Era mediados de agosto y Myers estaba cambiando de vida.
Me regalaron este libro en Abril (Sant Jordi), pero tras varios intentos fallidos mi consejero oficial de películas no pudo dármelo en mano hasta principios de este mes, y no he podido leerlo hasta ahora. Al abrirlo, me dió igual el retraso.

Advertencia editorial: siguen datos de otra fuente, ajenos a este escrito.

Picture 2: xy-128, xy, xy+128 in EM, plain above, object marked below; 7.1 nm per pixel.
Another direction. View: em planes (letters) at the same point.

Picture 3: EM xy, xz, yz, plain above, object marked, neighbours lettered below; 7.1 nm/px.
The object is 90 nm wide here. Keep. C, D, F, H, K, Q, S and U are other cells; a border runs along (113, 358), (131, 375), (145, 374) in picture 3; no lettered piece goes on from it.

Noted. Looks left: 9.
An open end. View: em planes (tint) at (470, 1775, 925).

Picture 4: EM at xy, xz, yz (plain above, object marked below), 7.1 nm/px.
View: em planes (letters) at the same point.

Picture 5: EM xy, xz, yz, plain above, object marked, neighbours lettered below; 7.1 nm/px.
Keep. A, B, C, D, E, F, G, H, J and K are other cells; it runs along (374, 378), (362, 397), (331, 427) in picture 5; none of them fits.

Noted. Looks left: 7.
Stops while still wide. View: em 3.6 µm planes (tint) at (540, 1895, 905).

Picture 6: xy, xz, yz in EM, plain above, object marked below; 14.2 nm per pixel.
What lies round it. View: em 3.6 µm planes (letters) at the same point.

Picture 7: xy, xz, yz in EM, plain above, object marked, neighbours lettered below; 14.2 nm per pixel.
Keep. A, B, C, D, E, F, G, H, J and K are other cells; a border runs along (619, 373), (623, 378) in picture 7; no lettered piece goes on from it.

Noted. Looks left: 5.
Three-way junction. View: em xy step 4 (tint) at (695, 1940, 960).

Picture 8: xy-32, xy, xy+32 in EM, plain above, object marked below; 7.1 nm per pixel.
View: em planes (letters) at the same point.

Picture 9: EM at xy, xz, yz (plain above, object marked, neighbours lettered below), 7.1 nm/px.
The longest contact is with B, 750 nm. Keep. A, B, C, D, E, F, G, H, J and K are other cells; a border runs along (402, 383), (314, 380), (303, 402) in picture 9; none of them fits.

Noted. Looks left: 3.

La primera línea rezaba: «Era mediados de agosto y Myers estaba cambiando de vida», así que supe que el libro había esperado pacientemente para que lo leyera justo ahora, a mediados de agosto, cambiando de vida. Siempre lo digo: si estás receptivo y en sintonía, las cosas te llegan en el momento oportuno.
Raymond Carver forma parte de la corriente llamada «realismo sucio». Es decir: frases cortas, estilo crudo, descripciones breves y apáticas, relatos de perdedores sin muchas esperanzas. Éste es mi primer libro del autor, y no me ha defraudado. Si me necesitas, llámame consta de cinco relatos publicados póstumamente (su última mujer los encontró y los corrigió junto al editor antes de sacarlos a la luz), fieles a ese estilo desapasionado pero intenso y sincero que me esperaba encontrar.
La sorpresa ha sido que los cinco relatos, aunque explican historias tristes, tienen un punto luminoso, casi esperanzador. En todos aparecen personas intentando cambiar de vida: aferrándose a un pasado que no les sirve porque el futuro todavía les asusta demasiado. Pero todos encuentran una forma de conectar con el presente y (quizá, sólo quizá) disfrutarlo: cortando leña, observando cómo arde la casa de la vecina, compartiendo una agradable velada con sus caseros, sincerándose con su pareja, aceptando que sólo los nuevos amantes existen ahora.
No sé si era el mejor libro para empezar a conocer a Raymond Carver. Puede que sí. Lo cierto es que ya me he informado del resto de obras suyas publicadas en España para irlas pidiendo y degustando. Me he quedado con ganas de más relatos con ese sabor a arena del desierto americano.
A veces las cosas salen bien. Dan resultado.